- Action item: Identify all lines of the data containing the string "Steinhauserstraße" and copy them.

------------------------------------------------------------------------

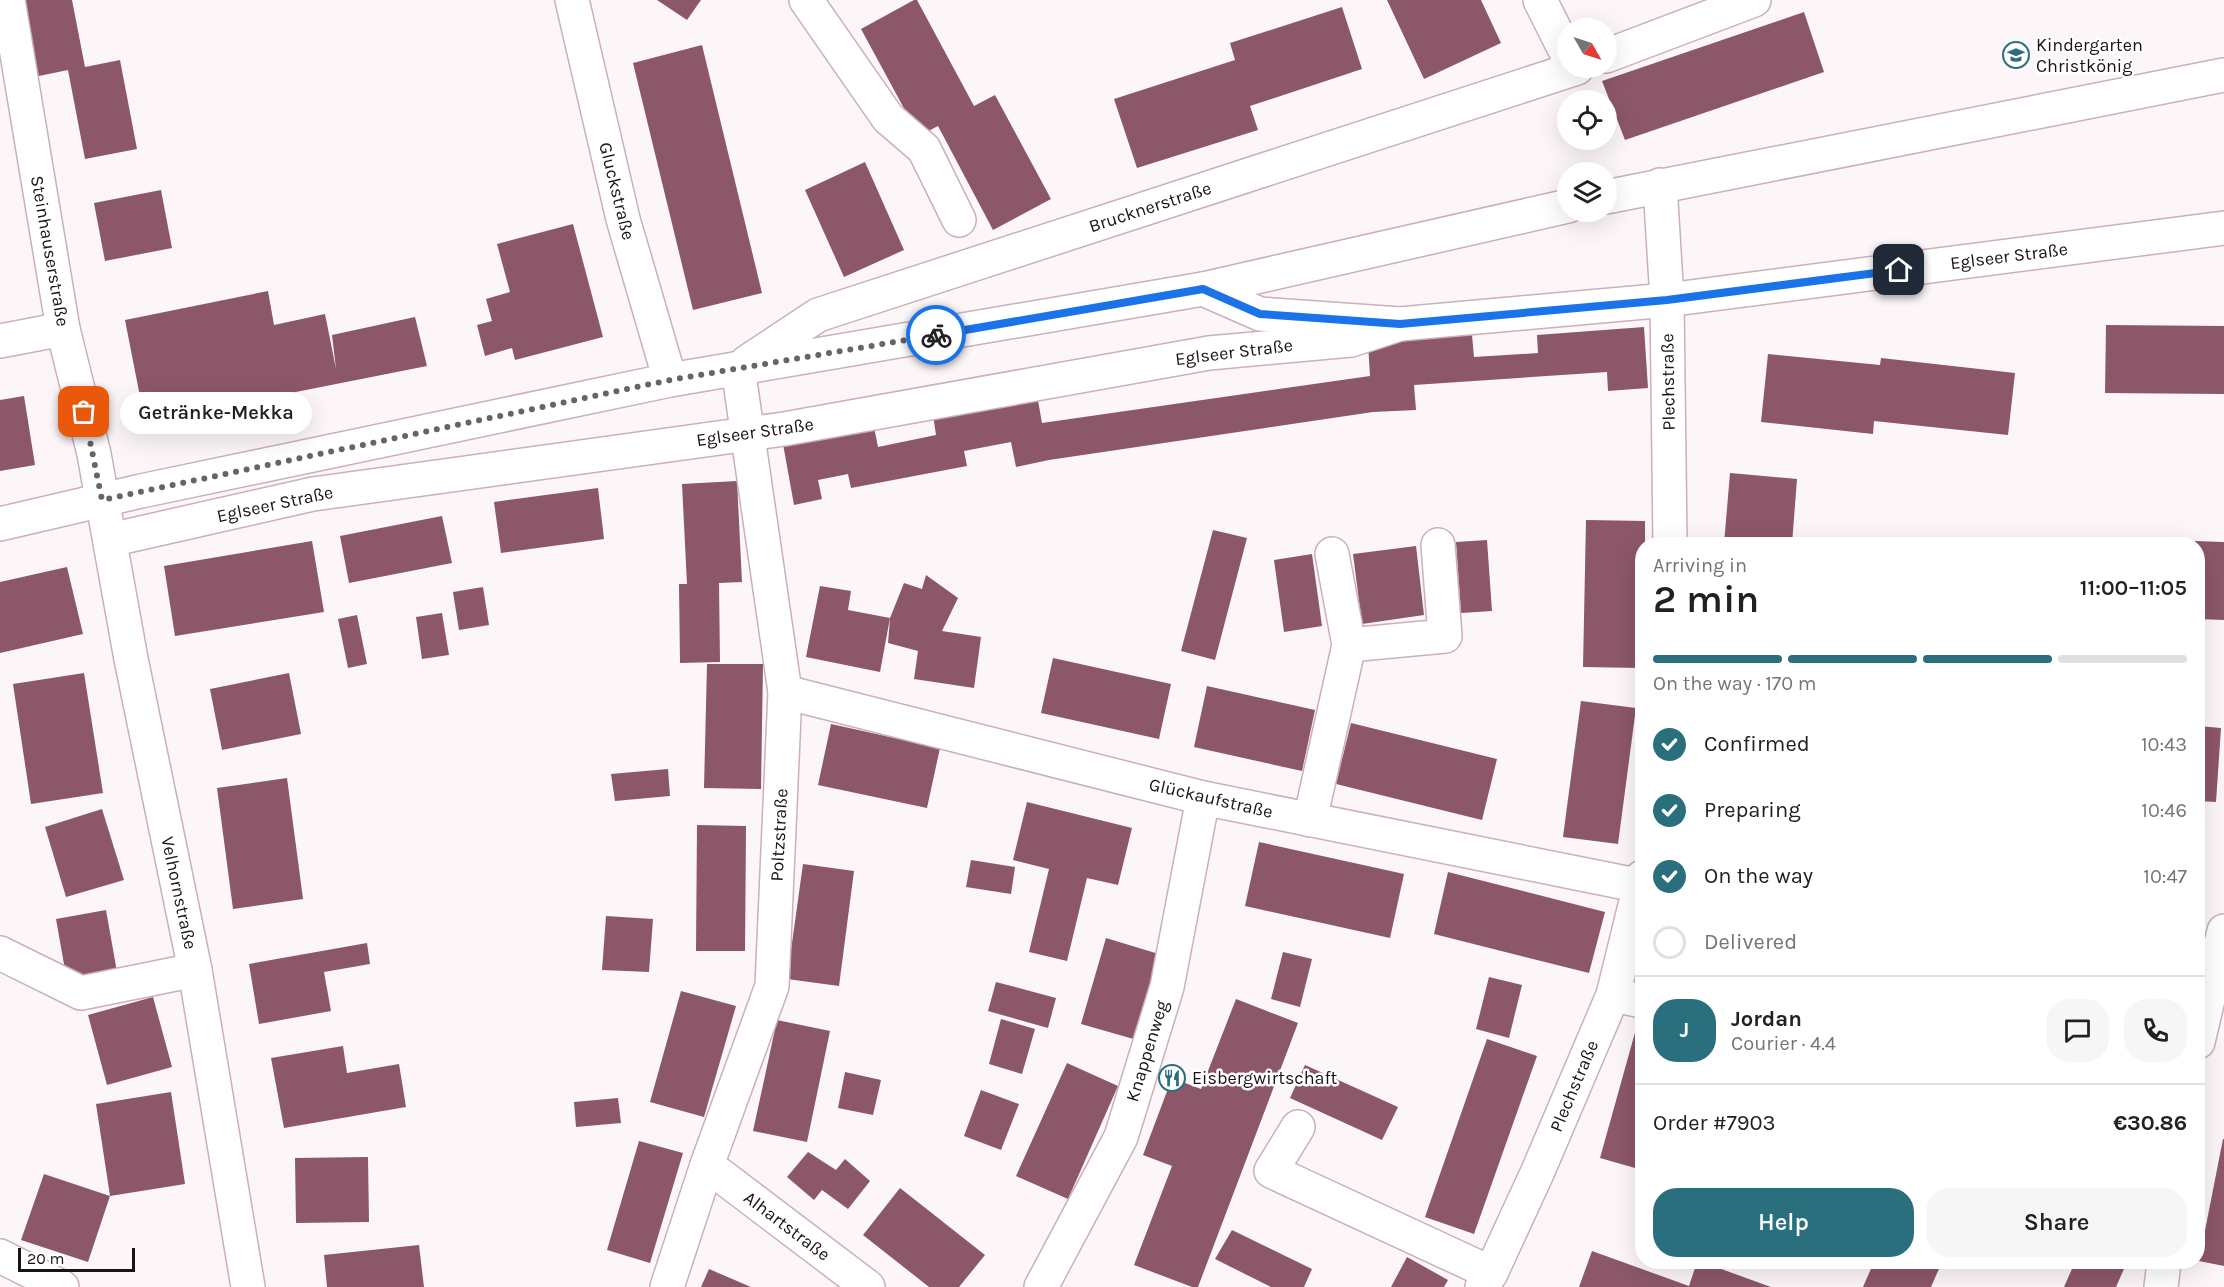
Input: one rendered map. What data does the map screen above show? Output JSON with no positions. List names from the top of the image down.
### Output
{
  "streets": {
    "street": [
      "Gluckstraße",
      "Brucknerstraße",
      "Steinhauserstraße",
      "Eglseer Straße",
      "Plechstraße",
      "Glückaufstraße",
      "Poltzstraße",
      "Velhornstraße",
      "Knappenweg",
      "Alhartstraße"
    ]
  },
  "crossings": [
    ["Brucknerstraße", "Poltzstraße"],
    ["Steinhauserstraße", "Velhornstraße"],
    ["Eglseer Straße", "Plechstraße"],
    ["Eglseer Straße", "Poltzstraße"],
    ["Eglseer Straße", "Velhornstraße"],
    ["Glückaufstraße", "Poltzstraße"],
    ["Glückaufstraße", "Knappenweg"],
    ["Poltzstraße", "Alhartstraße"]
  ],
  "places": {
    "school or university": ["Kindergarten Christkönig"],
    "other": ["Getränke-Mekka"],
    "restaurant": ["Eisbergwirtschaft"]
  },
  "scale_bar": "20 m",
  "north": "bottom right",
  "page": {
    "bubble": "Getränke-Mekka",
    "heading": ["2 min", "Arriving in", "11:00–11:05"],
    "panel": [
      "Jordan",
      "Courier · 4.4",
      "Order #7903",
      "€30.86"
    ],
    "bar": "On the way · 170 m",
    "list": [
      ["Confirmed", "10:43"],
      ["Preparing", "10:46"],
      ["On the way", "10:47"],
      "Delivered"
    ],
    "round": "J",
    "buttons": ["Help", "Share"],
    "scale": "20 m"
  }
}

------------------------------------------------------------------------

- Exercise result:
      "Steinhauserstraße",
    ["Steinhauserstraße", "Velhornstraße"],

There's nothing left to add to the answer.